Music taste is an entirely subjective thing, and no matter how hard I want to wish it into reality, I have to regularly acknowledge that the music of Miles Davis isn’t going to be for everyone.
Sure, I and others might find it easier to persuade someone of the genius behind his earlier bebop and modal jazz records, considering that despite their relentless creativity, they were far more approachable and easier to delve into without feeling intimidated. Records such as Kind of Blue and Workin’ With the Miles Davis Quintet are prime examples of gorgeously crafted jazz records that don’t demand too much from the listener other than to sink into the blissful worlds they inhabit.
It’s not going to be quite as easy to convince others on his fusion works, with the releases he started putting out in the late 1960s and throughout the 1970s being far more challenging. The repetitive nature of On The Corner is an exceptional piece of work that sees Davis and his band lock into incessant grooves for almost an hour, but it’s far from being accessible in the same way as his earlier records.
On top of this, an album like Get Up With It is intense, manic, and difficult to love even for the most seasoned jazz fusion admirer, but is a veritable showcase of his genius. I know deep in my mind that he’s one of the most singular musicians to have ever walked the earth, and an innovator who deserves all the praise he gets, but albums like this aren’t going to be the best entry point for someone who is on the fence about his brilliance.

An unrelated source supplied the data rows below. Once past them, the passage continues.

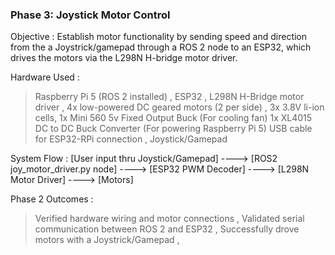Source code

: 
### Phase 3: Joystick Motor Control

   Objective : Establish motor functionality by sending speed and direction from the a Joystrick/gamepad through a ROS 2 node to an ESP32, which drives the motors via the L298N H-bridge motor driver.

   Hardware Used :
   > Raspberry Pi 5 (ROS 2 installed) ,
   > ESP32 ,
   > L298N H-Bridge motor driver ,
   > 4x low-powered DC geared motors (2 per side) ,
   > 3x 3.8V li-ion cells,
   > 1x Mini 560 5v Fixed Output Buck (For cooling fan)
   > 1x XL4015 DC to DC Buck Converter (For powering Raspberry Pi 5)
   > USB cable for ESP32-RPi connection ,
   > Joystick/Gamepad

   System Flow :
        [User input thru Joystick/Gamepad] ----> [ROS2 joy_motor_driver.py node] ----> [ESP32 PWM Decoder] ----> [L298N Motor Driver] ----> [Motors]

   Phase 2 Outcomes :
  > Verified hardware wiring and motor connections ,
  > Validated serial communication between ROS 2 and ESP32 ,
  > Successfully drove motors with a Joystrick/Gamepad ,


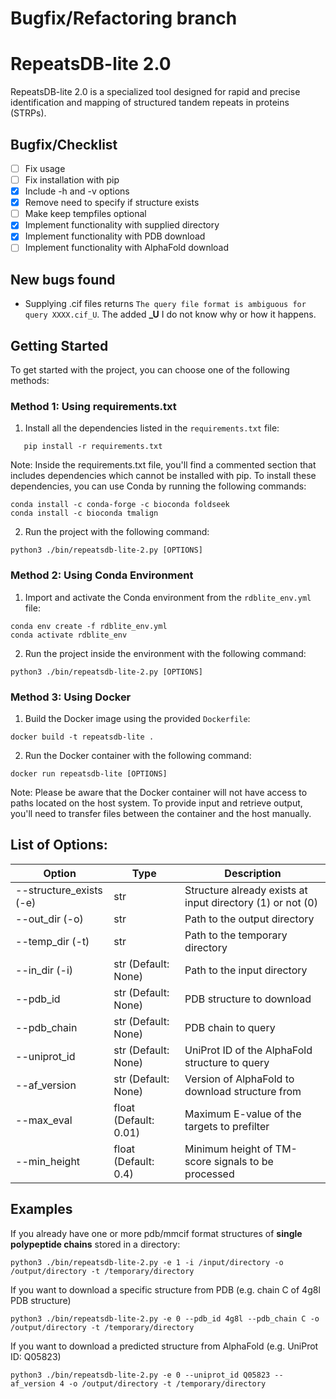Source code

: # Bugfix/Refactoring branch

# RepeatsDB-lite 2.0
RepeatsDB-lite 2.0 is a specialized tool designed for rapid and precise identification and mapping of structured tandem repeats in proteins (STRPs).

## Bugfix/Checklist

- [ ] Fix usage
- [ ] Fix installation with pip
- [x] Include -h and -v options
- [x] Remove need to specify if structure exists
- [ ] Make keep tempfiles optional
- [x] Implement functionality with supplied directory
- [x] Implement functionality with PDB download
- [ ] Implement functionality with AlphaFold download

## New bugs found
- Supplying .cif files returns ```The query file format is ambiguous for query XXXX.cif_U```. The added **_U** I do not know why or how it happens.

## Getting Started

To get started with the project, you can choose one of the following methods:

### Method 1: Using requirements.txt

1. Install all the dependencies listed in the `requirements.txt` file:
```
   pip install -r requirements.txt
```
Note: Inside the requirements.txt file, you'll find a commented section that includes dependencies which cannot be installed with pip. To install these dependencies, you can use Conda by running the following commands:
```
conda install -c conda-forge -c bioconda foldseek
conda install -c bioconda tmalign
```
2. Run the project with the following command:
```
python3 ./bin/repeatsdb-lite-2.py [OPTIONS]
```

### Method 2: Using Conda Environment
1. Import and activate the Conda environment from the `rdblite_env.yml` file:
```
conda env create -f rdblite_env.yml
conda activate rdblite_env
```
2. Run the project inside the environment with the following command:
```
python3 ./bin/repeatsdb-lite-2.py [OPTIONS]
```

### Method 3: Using Docker
1. Build the Docker image using the provided `Dockerfile`:
```
docker build -t repeatsdb-lite .
```
2. Run the Docker container with the following command:
```
docker run repeatsdb-lite [OPTIONS]
```
Note: Please be aware that the Docker container will not have access to paths located on the host system. To provide input and retrieve output, you'll need to transfer files between the container and the host manually.

## List of Options:
| Option | Type	| Description |
| --- | --- | --- |
| --structure_exists (-e) | str | Structure already exists at input directory (1) or not (0) |
| --out_dir (-o) | str | Path to the output directory |
| --temp_dir (-t) | str | Path to the temporary directory |
| --in_dir (-i) | str (Default: None) | Path to the input directory |
| --pdb_id | str (Default: None) | PDB structure to download |
| --pdb_chain | str (Default: None) | PDB chain to query |
| --uniprot_id | str (Default: None) | UniProt ID of the AlphaFold structure to query |
| --af_version | str (Default: None) | Version of AlphaFold to download structure from |
| --max_eval | float (Default: 0.01) | Maximum E-value of the targets to prefilter |
| --min_height | float (Default: 0.4) | Minimum height of TM-score signals to be processed |


## Examples

If you already have one or more pdb/mmcif format structures of **single polypeptide chains** stored in a directory:
```
python3 ./bin/repeatsdb-lite-2.py -e 1 -i /input/directory -o /output/directory -t /temporary/directory
```

If you want to download a specific structure from PDB (e.g. chain C of 4g8l PDB structure)
```
python3 ./bin/repeatsdb-lite-2.py -e 0 --pdb_id 4g8l --pdb_chain C -o /output/directory -t /temporary/directory
```

If you want to download a predicted structure from AlphaFold (e.g. UniProt ID: Q05823)
```
python3 ./bin/repeatsdb-lite-2.py -e 0 --uniprot_id Q05823 --af_version 4 -o /output/directory -t /temporary/directory
```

While this mission to make him universally adored is never going to be straightforward, there’s one jazz icon who Davis himself acknowledged was beloved by all, and despite all of his flirtations with the more experimental side of things, it’s someone who was far more interested in displaying the simple beauty of the genre who he admired more.
Davis was a great admirer of the esteemed singer, Billie Holiday, and proclaimed that she was also a true original without whom the world of jazz would be entirely different. In his 1989 autobiography, he argued that she was able to convey emotion in ways that no other artist was capable of doing.
“Whenever I’d go see her, I always asked Billie to sing ‘I Loves You, Porgy’,” he stated. “When she sang “don’t let him touch me with his hot hands,” you could almost feel that shit she was feeling. It was beautiful and sad the way she sang that. Everybody loved Billie.”
While he acknowledged her brilliance as an artist, he also noted her flaws as a person, and the tragic tale of addiction that brought her life to an unfortunately sudden and early end. “The last time I saw her alive was when she came down to Birdland, where I was playing in early 1959,” he recalled, “she asked me to give her some money to buy some heroin, and I gave her what I had, I think it was about $100… Her husband, John, kept her on the stuff so he could control her.”
As troubled as she may have been, and in spite of her career being tragically cut short, Davis isn’t wrong about her excellence as an artist, and her influence remains palpable to this day, even far beyond the world of jazz that she was such an integral part of from the 1930s through to the 1950s.